1997 Grand National – like no other before

Last Updated 1 Feb 2020 | Commercial content | 18+

Grand National 1997The 1997 Grand National, or Monday National as it will be forever known, was an event which caused chaos at Aintree. For the first time, the world’s most famous steeplechase was postponed and run two days later on the Monday.

Just under an hour before the 150th running of the race was about to start, two coded calls from the Irish Republic Army (IRA) were made to the police to warn them that a bomb had been planted at Aintree racecourse. That gave the police and race organisers no other option but to evacuate 60,000 away from the course.

When the race was rescheduled on the Monday, Lord Gyllene was successful for trainer Steve Brookshaw at odds of 14/1.

Evacuation of Aintree

Given the size of the crowd at Aintree, it was the biggest evacuation of a sporting event in British history. Spectators, those working at the racecourse and connections of the horses had to leave behind their vehicles and personal possessions.

Clerk of the course Charles Bennett announced live on TV in an interview with Des Lynam that everybody, including the BBC, had to vacate the venue and that the race was postponed.

Initially racegoers were told to move from the grandstands onto the track, however, the police then requested that everybody had to leave the racecourse completely.

At 4.14pm, police carried out a controlled explosion to suspicious packages and any potential threat was neutralised.

People of Liverpool open doors to racegoers

The unfortunate incident led to the people of Liverpool coming to the rescue to help stranded spectators, many of which did not have a mode of transport to get home or a hotel to stay.

Many Liverpudlians opened their doors to offer a room for the night or weekend. Community centres, churches and sports centres also played their part in ensuring that nobody was left stranded on the street.

Re-run race

The initial estimation was that 10,000 would attend the rearranged contest. Organisers were pleasantly surprised when 20,000 people returned for the Monday running of the race, which took place exactly 49 hours after it was originally scheduled for.

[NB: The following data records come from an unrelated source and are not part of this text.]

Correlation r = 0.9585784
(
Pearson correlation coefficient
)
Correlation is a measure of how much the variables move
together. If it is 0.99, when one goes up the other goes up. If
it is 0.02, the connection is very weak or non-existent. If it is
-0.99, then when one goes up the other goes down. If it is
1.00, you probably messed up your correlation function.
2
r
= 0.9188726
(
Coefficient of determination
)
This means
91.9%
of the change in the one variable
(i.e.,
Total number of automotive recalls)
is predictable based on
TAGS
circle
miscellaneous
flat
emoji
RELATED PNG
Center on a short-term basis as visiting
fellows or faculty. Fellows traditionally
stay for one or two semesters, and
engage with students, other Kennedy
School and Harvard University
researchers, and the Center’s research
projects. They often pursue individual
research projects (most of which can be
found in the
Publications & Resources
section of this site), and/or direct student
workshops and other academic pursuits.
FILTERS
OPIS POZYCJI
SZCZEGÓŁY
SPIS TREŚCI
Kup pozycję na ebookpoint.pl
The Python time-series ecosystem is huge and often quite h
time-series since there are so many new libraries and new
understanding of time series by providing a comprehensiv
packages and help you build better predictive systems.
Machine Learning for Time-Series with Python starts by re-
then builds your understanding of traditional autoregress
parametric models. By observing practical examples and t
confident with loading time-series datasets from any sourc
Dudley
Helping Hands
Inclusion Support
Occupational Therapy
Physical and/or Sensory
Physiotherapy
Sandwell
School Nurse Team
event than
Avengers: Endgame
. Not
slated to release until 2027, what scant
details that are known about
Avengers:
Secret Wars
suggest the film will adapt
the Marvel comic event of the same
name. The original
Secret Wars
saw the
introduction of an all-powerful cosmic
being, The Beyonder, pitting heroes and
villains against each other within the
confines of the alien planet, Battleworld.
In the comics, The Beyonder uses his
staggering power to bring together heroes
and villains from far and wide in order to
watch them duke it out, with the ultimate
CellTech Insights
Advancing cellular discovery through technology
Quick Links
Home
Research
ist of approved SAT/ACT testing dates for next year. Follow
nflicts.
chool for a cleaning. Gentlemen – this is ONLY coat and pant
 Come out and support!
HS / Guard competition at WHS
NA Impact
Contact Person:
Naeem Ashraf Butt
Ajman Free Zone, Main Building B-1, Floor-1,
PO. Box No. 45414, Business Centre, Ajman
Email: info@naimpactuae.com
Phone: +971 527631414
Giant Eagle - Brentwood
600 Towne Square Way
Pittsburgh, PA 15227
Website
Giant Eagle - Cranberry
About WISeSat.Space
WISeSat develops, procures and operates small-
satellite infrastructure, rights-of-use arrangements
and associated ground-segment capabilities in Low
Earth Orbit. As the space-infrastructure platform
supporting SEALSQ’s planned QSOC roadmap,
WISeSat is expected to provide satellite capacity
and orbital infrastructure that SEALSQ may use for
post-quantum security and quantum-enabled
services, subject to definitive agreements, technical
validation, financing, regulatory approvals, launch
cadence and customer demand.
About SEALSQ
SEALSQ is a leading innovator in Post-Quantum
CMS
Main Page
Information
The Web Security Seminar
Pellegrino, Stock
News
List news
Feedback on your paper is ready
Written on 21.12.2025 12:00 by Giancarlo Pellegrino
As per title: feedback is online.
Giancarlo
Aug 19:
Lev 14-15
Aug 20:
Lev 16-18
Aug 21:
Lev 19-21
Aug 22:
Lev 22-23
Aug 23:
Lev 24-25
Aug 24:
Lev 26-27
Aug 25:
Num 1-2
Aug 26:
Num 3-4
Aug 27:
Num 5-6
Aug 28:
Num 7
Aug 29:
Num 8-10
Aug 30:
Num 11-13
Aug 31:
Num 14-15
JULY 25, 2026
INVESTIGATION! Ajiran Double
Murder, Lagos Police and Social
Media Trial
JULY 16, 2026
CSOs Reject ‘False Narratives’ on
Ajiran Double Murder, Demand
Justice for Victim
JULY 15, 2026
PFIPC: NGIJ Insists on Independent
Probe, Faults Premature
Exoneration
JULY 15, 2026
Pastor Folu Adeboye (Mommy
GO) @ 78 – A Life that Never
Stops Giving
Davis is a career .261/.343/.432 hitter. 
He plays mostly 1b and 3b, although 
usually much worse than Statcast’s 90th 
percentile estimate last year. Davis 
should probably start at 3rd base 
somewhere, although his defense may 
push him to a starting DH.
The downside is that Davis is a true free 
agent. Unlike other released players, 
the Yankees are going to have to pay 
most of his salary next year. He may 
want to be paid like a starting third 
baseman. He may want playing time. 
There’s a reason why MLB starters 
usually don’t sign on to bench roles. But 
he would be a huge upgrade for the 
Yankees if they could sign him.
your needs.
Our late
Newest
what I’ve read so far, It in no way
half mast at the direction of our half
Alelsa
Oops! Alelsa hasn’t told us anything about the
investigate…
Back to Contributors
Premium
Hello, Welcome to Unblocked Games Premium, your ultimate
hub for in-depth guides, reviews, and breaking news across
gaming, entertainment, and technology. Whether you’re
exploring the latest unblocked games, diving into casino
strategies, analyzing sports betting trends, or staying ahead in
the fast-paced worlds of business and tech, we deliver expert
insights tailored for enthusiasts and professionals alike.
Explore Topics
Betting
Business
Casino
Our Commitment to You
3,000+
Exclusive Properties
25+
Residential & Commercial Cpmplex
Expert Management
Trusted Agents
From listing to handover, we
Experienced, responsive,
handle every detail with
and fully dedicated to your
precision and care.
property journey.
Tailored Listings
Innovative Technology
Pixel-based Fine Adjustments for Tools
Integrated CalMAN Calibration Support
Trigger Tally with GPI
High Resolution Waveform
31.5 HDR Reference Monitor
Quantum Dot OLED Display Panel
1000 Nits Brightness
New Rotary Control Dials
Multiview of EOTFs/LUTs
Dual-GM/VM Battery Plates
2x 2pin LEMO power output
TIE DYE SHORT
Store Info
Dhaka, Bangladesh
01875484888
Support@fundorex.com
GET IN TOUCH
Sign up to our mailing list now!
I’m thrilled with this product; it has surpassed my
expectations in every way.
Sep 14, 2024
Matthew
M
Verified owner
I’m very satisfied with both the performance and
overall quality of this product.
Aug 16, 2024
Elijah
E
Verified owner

Many of the horses which were at the course on the Saturday were moved to the nearby Haydock racecourse and housed there until the Monday.

Go Ballistic went off as the 7/1 favourite following his success in the Cheltenham Gold Cup at the Festival a month earlier. The race also included Suny Bay who had won the Grand National Trial at Haydock that season.

Lord Gyllene’s win was one of the widest margins of success in the modern era as the New Zealand-bred horse scored by 25 lengths. With Tony Dobbin on his back, the pair prevailed in a time of nine minutes and five seconds.

Further threats on the Monday

It later became clear that threats were also made on the Monday of the Grand National in 1997, although the police were confident they were just hoaxes.

The fact that the people of Liverpool, those participating and the spectators which turned up on the Monday were all willing to make sure the race was run was a big symbol of defiance to the terrorists.

Today the security at the Grand National meeting is as big as it has ever been. The Aintree contest is a huge event which is engraved in British culture, therefore, it remains a target for those looking to cause disruption.